Thursday, December 18, 2008

Editorial: Terror Laws: Some Questions Remain

By M H Ahssan

The UPA government, which would like to appear to be on the ball in fighting terrorism after the Mumbai outrage, has introduced two bills in Parliament. One aims to establish a National Investigating Agency (NIA) to deal with terrorism and related offences, the other to tighten procedures to aid prosecution and trial by amending the Unlawful Activities Prevention Act. In seeking to create the NIA, the government is in uncharted waters. News reports suggest that the NIA cannot begin investigating a case on its own. It appears that the first step is to be taken by the state government where a terrorist crime may have occurred. The state in question will have to ask the Centre for the NIA to be pressed into service. It is far from clear if states will approach the Centre for the NIA’s help in the first place. State governments are known to guard their turf jealously.

Since law and order is a state subject, they have thwarted efforts in the past, irrespective of their political colour, to create an all-India agency to deal with terrorism. The federalism argument is used to stymie moves in this direction. The Left parties reiterated this view in Parliament on Monday when the bill was introduced. The BJP supported the bill since it has long been asking for so-called "tough laws" against terrorism, but we can only know later if its chief ministers will ask for the Centre’s help in investigating terrorist crimes, especially if the BJP is not running the Union government. In bringing an amendment to the UAPA — in order to tighten procedures to deal with terrorist cases in court and to facilitate investigation — the government has done well to allow for the admission of communications intercepts as evidence.

This is a much-needed reform, although there is a downside to it, theoretically speaking. It has also shown wisdom in not throwing the onus of proving innocence on the accused, for that amounts to an inversion of civilised jurisprudence. It is also good that confession before the police will not count as evidence, as was the case with Pota and Tada, which were widely misused and could not help the police in getting convictions from the courts in more than five per cent of cases. These were, in retrospect, over-hyped laws of little utility. Effective and tighter laws are needed to fight the menace of terrorism, but laws are not everything. A lot depends on the state of repair of the intelligence services and the investigating machinery.

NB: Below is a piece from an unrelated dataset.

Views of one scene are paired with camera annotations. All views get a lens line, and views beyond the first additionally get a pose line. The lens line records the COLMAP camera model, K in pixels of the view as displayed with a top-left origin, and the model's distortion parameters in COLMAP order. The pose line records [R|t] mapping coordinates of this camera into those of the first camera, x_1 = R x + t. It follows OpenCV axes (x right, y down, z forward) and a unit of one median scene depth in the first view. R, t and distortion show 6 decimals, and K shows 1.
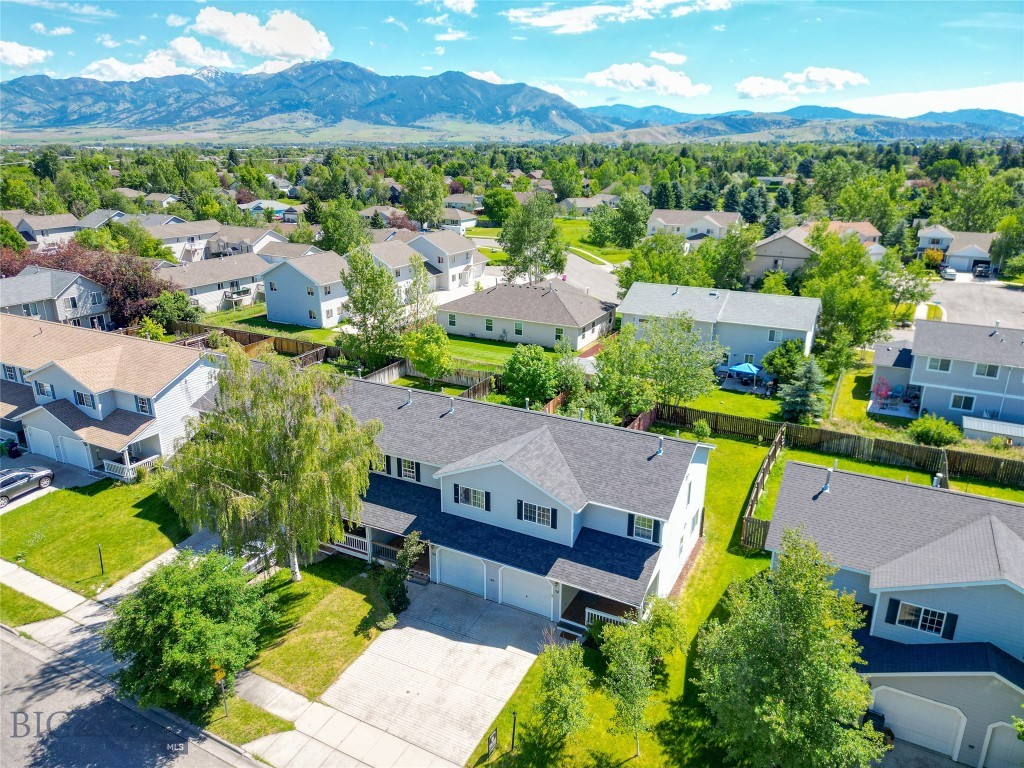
lens RADIAL K [[721.8, 0, 510.4], [0, 721.8, 381.8], [0, 0, 1]] dist [0.055685, -0.044900]
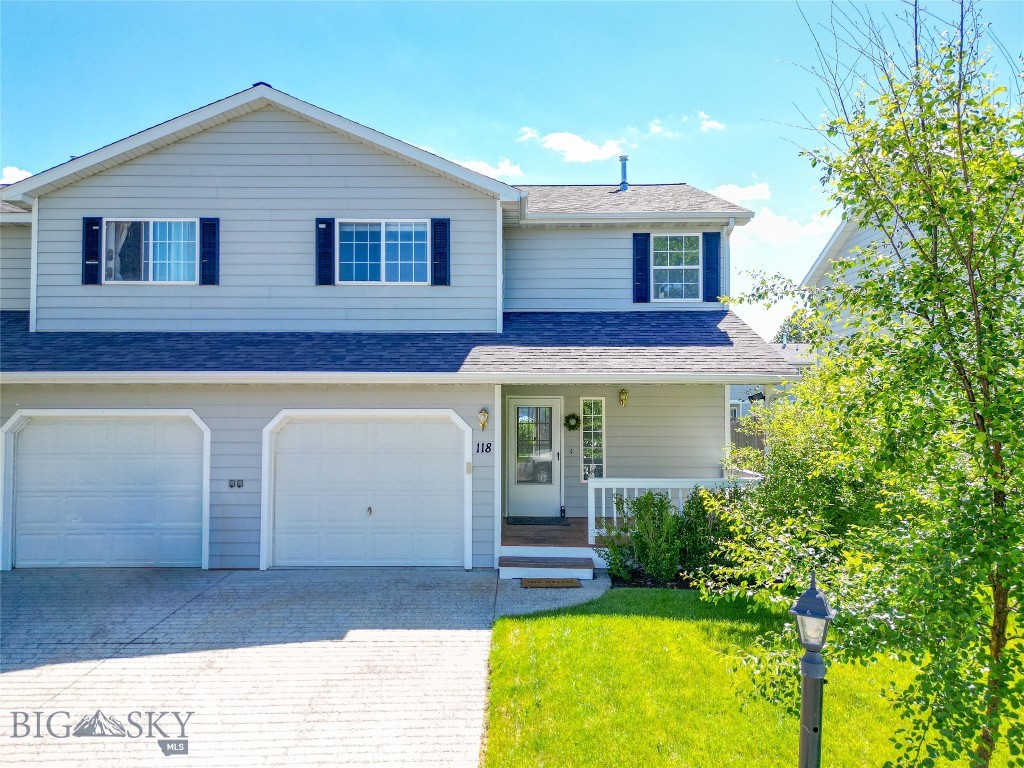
lens RADIAL K [[721.8, 0, 520.6], [0, 721.8, 394.1], [0, 0, 1]] dist [0.055685, -0.044900]
pose [[0.884852, 0.007970, 0.465804, -0.058553], [0.148597, 0.942800, -0.298409, 0.336993], [-0.441538, 0.333265, 0.833054, 0.688949]]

Remember, the Mumbai carnage could take place although Maharashtra has the MCOCA, which is a replica of Pota. So it is not laws alone which deter terrorism. Part of the trouble in India is that even existing laws have not been put to effective use on account of a creaking administrative machinery. Introducing the two bills in Parliament, the home minister said these laws were being proposed because the country was a victim of terrorism sponsored from across the border. Does this mean a state government will ask for use of the NIA only if it determines that a given terrorism incident is inspired from outside the country? We shall know better with time.